The Home Minister, who did not give a breakdown, said they comprised Malaysians as well as foreigners who were detained as at July 31.
“These people were found to have been involved in activities that we consider as terrorism in the context of the criminal laws and the effect (of these activities) is that they carry threats.
“They were detained under the enforcement of existing laws, regardless of whether it is the Prevention of Terrorism Act 2015 or Security Offences (Special Measures) Act 2012 (Sosma),” he said on the sidelines of the International Seminar on Religious Values in Preventing and Countering Violent Extremism at International Islamic University of Malaysia (IIUM) yesterday.

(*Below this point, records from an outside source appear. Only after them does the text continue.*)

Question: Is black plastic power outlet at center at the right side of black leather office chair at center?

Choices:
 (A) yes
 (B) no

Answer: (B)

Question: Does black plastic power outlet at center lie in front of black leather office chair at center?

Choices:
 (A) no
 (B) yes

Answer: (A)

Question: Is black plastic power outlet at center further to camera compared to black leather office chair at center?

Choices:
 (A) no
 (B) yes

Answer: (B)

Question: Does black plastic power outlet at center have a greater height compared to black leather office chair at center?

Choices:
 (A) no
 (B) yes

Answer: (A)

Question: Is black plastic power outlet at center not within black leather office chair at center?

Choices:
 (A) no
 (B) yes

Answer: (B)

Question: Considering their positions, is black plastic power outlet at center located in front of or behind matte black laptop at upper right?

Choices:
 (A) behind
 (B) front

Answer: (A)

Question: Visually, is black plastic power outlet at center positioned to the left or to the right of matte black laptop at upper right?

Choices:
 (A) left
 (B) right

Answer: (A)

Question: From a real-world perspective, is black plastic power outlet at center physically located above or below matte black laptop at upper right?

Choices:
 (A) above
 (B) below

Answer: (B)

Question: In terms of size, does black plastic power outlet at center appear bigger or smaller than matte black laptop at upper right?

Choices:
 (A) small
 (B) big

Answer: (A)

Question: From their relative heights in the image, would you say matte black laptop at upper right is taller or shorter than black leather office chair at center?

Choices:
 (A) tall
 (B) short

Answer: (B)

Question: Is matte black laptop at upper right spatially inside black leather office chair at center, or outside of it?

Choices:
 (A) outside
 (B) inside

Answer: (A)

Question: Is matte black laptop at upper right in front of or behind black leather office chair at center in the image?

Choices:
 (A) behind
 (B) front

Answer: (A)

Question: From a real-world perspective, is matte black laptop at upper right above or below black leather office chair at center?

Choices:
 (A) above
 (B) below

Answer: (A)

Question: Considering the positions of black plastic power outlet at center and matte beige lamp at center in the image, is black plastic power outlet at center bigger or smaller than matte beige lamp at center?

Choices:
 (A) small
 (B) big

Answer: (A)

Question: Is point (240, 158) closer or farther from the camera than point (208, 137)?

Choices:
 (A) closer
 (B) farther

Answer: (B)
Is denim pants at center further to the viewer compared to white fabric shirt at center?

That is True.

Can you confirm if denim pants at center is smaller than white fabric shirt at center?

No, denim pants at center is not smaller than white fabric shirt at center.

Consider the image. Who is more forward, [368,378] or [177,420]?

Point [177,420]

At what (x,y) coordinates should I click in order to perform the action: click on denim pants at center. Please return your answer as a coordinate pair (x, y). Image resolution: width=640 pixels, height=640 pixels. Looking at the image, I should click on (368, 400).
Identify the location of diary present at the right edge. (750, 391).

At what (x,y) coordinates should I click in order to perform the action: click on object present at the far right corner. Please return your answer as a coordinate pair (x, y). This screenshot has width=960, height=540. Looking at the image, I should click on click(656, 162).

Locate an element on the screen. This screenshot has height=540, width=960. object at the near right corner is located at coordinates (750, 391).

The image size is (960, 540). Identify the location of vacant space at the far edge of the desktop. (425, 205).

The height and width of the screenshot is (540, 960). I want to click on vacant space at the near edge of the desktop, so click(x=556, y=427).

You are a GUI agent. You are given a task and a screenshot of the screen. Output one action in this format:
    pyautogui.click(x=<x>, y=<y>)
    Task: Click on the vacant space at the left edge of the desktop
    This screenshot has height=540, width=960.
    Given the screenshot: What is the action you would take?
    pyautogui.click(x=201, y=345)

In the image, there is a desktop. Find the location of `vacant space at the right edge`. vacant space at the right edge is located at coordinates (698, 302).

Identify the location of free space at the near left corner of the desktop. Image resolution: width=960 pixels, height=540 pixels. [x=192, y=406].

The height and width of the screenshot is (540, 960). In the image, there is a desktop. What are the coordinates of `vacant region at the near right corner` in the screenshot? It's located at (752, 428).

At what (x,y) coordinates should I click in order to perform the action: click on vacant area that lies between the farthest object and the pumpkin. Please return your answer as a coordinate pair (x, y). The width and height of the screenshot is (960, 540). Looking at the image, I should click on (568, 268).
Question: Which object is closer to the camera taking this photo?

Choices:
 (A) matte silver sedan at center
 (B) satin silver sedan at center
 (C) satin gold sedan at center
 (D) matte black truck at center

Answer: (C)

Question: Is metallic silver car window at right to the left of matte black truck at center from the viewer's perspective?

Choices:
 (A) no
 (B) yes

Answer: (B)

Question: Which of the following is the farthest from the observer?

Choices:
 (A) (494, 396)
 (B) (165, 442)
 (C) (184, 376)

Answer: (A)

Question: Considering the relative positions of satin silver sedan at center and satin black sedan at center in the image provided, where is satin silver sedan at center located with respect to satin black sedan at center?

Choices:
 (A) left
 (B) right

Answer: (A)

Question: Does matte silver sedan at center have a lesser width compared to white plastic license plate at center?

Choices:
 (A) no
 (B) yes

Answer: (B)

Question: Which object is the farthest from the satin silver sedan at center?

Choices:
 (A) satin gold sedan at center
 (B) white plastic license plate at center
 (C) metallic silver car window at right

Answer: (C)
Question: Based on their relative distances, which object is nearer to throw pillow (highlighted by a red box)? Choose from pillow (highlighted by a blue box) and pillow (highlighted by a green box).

Muhyiddin said police information and records showed that some of these people had been convicted and some were still in custody.
He said 266 social media accounts on platforms such as Facebook, Instagram and Twitter had also been taken down.
Muhyiddin said Malaysia was still developing its own National Action Plan (NAP) to combat the issue of extremism.
“It is an initiative introduced by the United Nations Development Program for all UN state members in order to combat global terrorism at any level or form.
“Within the NAP, there is a need to take a more comprehensive approach which encompasses not only ongoing, essential security-based counter-terrorism measures, but also systematic preventive measures which directly address the drivers of violent extremism,” he said.
Muhyiddin said as of 2018, two countries in the South-East Asian region had produced NAPs – Indonesia and the Philippines.